There’s well over million apps available in Apple App Store at the moment. I used to have a lot of them downloaded on my iPhone, just because they “look nice” or “maybe I’ll use it one day”, but very often they just sit there without me ever trying to use them. That’s why I decided to do an inventory of the apps, that I want to keep and remove all the rest (work in progress..).
My criteria for my most frequently used apps
- It’s a tool, that helps me: learn, track my progress, motivate (e.g. through reminders, badges, gamification) and stay on track.
- I’m enjoying using it, because app is nicely designed and has a clean, intuitive interface.
- I don’t mind if initial setup is difficult, as long as after that step I can forget all about it and start using it without constant re-learning what is what.
- Developer keeps the app up to date with regular updates.
- In some small way can be automated or allows to define templates.
- It links to at least one other frequently used app in some way, like a cog in a bigger system.
- If that’s an app to collect/track data – it shows my results as stats/graph or has an option to export this data, so I can do it externally if I wanted to (e.g. in Google spreadsheets).

Extracted material —
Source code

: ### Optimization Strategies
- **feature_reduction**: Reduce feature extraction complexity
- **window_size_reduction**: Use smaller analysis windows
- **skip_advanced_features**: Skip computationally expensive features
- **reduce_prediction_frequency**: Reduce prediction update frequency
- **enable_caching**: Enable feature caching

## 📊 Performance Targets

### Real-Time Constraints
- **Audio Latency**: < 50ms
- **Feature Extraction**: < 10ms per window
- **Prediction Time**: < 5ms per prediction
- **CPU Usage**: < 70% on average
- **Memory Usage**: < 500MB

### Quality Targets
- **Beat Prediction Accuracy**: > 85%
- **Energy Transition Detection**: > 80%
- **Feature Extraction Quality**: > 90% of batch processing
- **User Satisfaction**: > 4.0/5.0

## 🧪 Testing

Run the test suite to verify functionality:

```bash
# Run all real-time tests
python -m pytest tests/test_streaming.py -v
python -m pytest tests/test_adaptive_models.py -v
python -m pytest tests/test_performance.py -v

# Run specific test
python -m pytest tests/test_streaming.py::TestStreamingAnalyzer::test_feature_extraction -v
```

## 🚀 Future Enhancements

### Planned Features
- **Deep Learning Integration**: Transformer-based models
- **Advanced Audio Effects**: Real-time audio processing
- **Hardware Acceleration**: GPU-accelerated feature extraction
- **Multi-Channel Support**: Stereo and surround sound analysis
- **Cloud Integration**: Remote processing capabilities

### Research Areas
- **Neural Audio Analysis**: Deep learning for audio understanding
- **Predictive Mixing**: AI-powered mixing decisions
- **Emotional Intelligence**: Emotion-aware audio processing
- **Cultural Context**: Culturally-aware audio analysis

Work item A —
According to the app criteria text, what does a tool help the writer do? List every item.
Work item B —
Check each statement against the app criteria text. Answer yes or no, and quote the words that decide it.
(i) The writer objects to apps with a difficult initial setup.
(ii) The writer wants the developer to keep the app up to date.
(iii) The Apple App Store currently offers more than a million apps.
Work item C —
Revise the app criteria text starting at "- I’m enjoying" and ending at "what is what.", replacing "intuitive" with "simple".
The records can be set aside, since nothing here depends on them.

Task solution A —
- learn
- track progress
- motivate
- stay on track

Task solution B —
(i) No: "I don’t mind if initial setup is difficult"
(ii) Yes: "Developer keeps the app up to date with regular updates."
(iii) Yes: "There’s well over million apps available in Apple App Store at the moment."

Task solution C —
- I’m enjoying using it, because app is nicely designed and has a clean, simple interface.
- I don’t mind if initial setup is difficult, as long as after that step I can forget all about it and start using it without constant re-learning what is what.